● Your objective
Go over the listing below line by line, and return each one holding the string "down".

● Information shown
<<<<

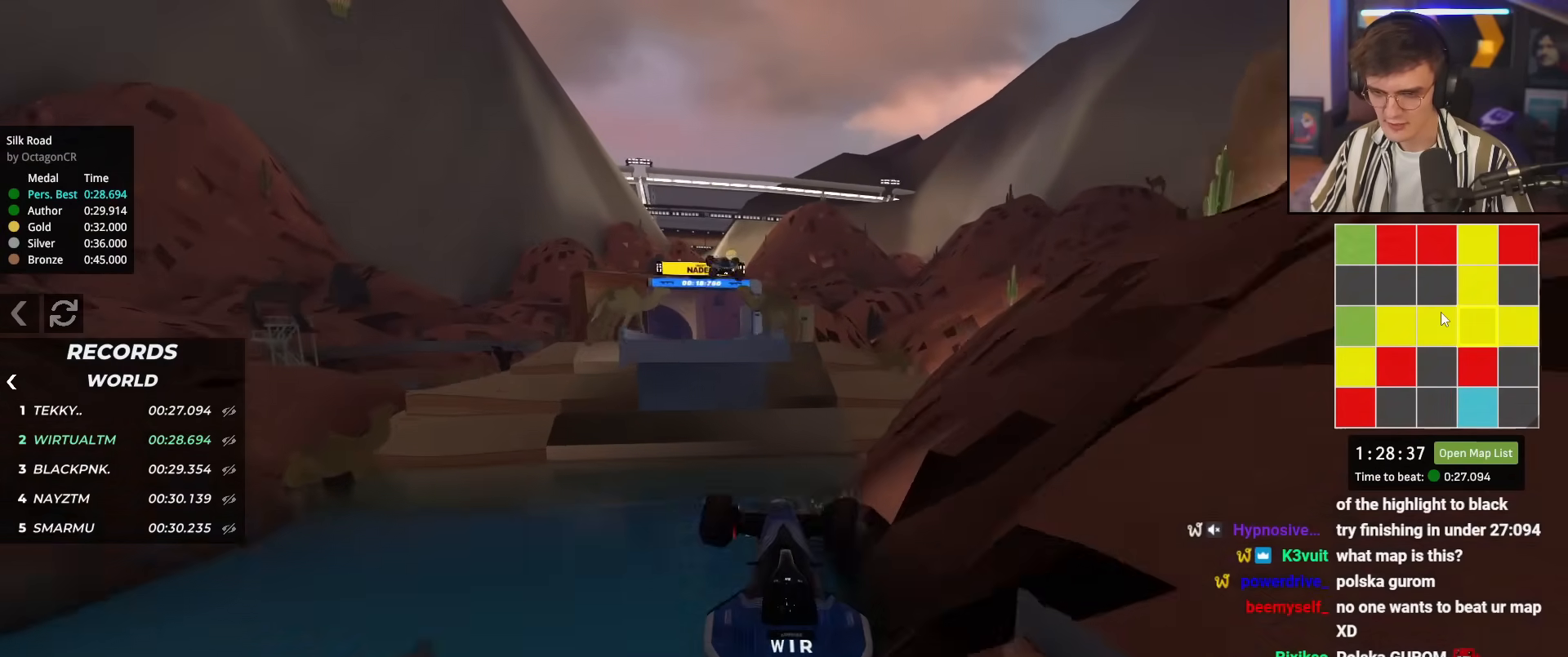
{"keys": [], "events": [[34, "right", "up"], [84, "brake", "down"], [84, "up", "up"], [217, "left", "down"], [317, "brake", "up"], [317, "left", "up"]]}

>>>>
<<<<

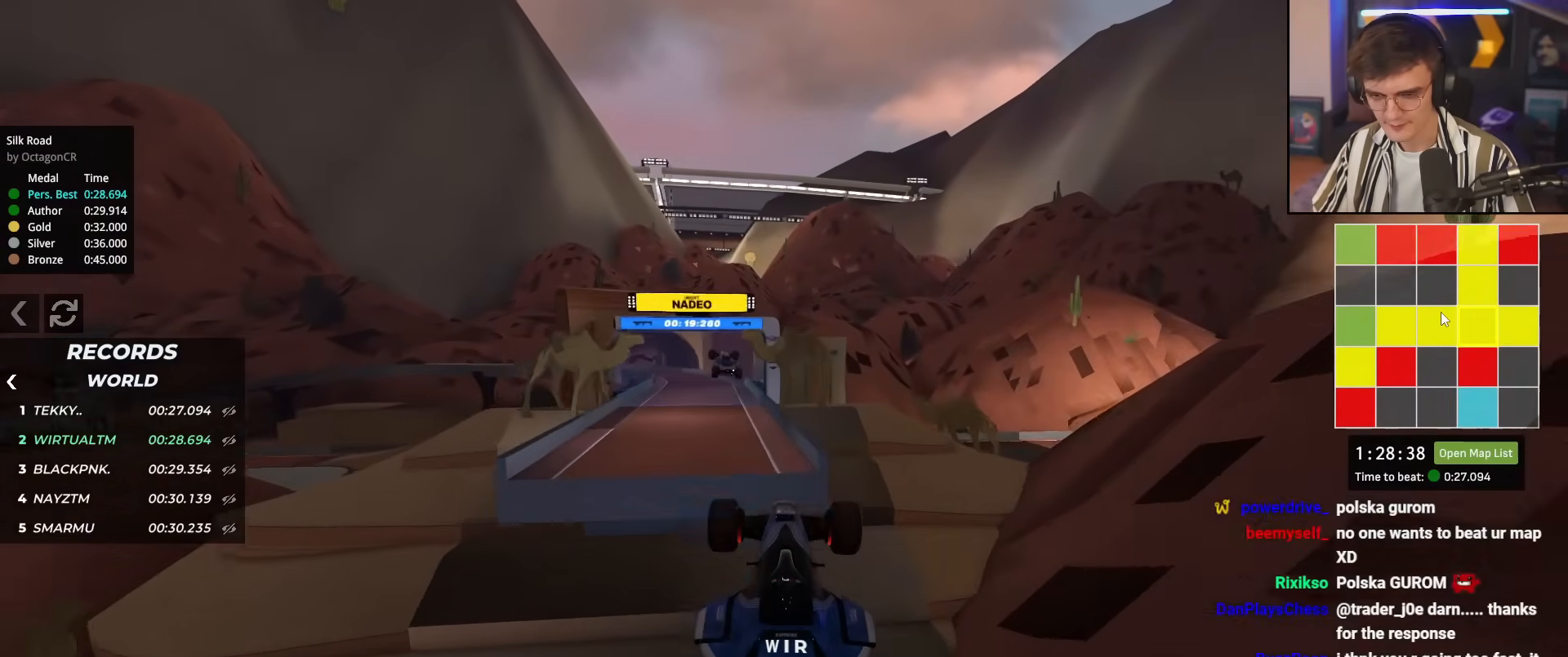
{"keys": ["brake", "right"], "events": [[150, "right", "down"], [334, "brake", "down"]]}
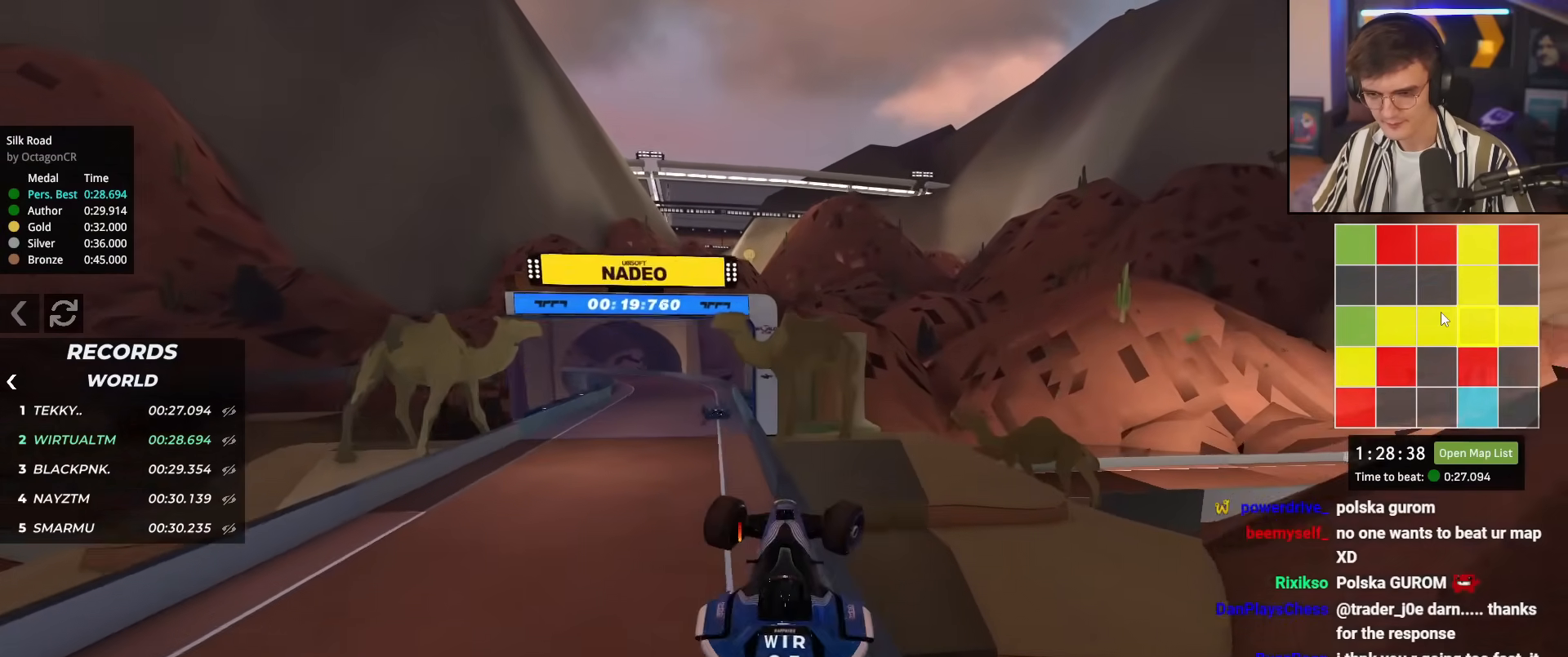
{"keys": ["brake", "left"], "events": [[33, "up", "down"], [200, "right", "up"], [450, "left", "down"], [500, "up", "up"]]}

>>>>
<<<<

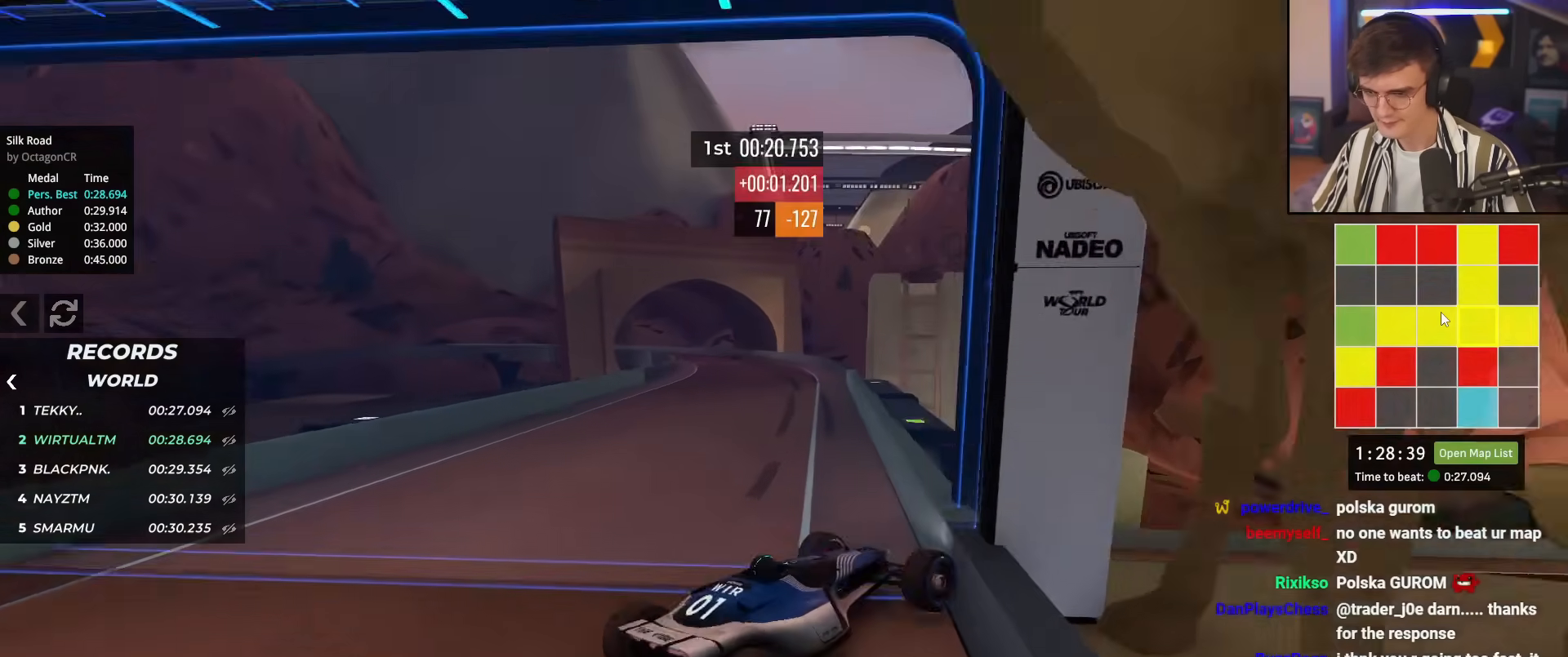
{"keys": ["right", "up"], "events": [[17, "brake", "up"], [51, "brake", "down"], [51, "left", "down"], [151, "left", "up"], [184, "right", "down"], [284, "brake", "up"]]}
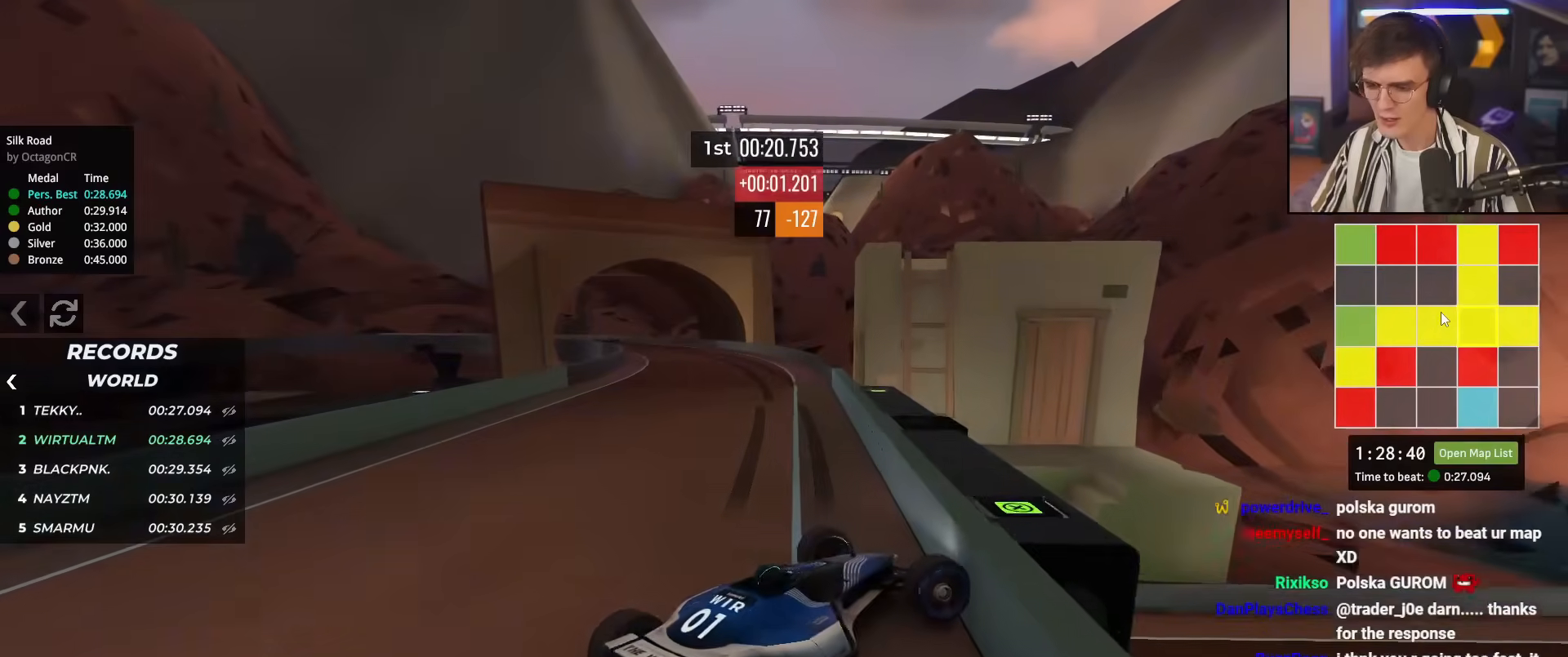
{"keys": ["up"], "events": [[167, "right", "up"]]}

>>>>

● Answer box
{"keys": [], "events": [[34, "right", "up"], [84, "brake", "down"], [84, "up", "up"], [217, "left", "down"], [317, "brake", "up"], [317, "left", "up"]]}
{"keys": ["brake", "right"], "events": [[150, "right", "down"], [334, "brake", "down"]]}
{"keys": ["brake", "left"], "events": [[33, "up", "down"], [200, "right", "up"], [450, "left", "down"], [500, "up", "up"]]}
{"keys": ["right", "up"], "events": [[17, "brake", "up"], [51, "brake", "down"], [51, "left", "down"], [151, "left", "up"], [184, "right", "down"], [284, "brake", "up"]]}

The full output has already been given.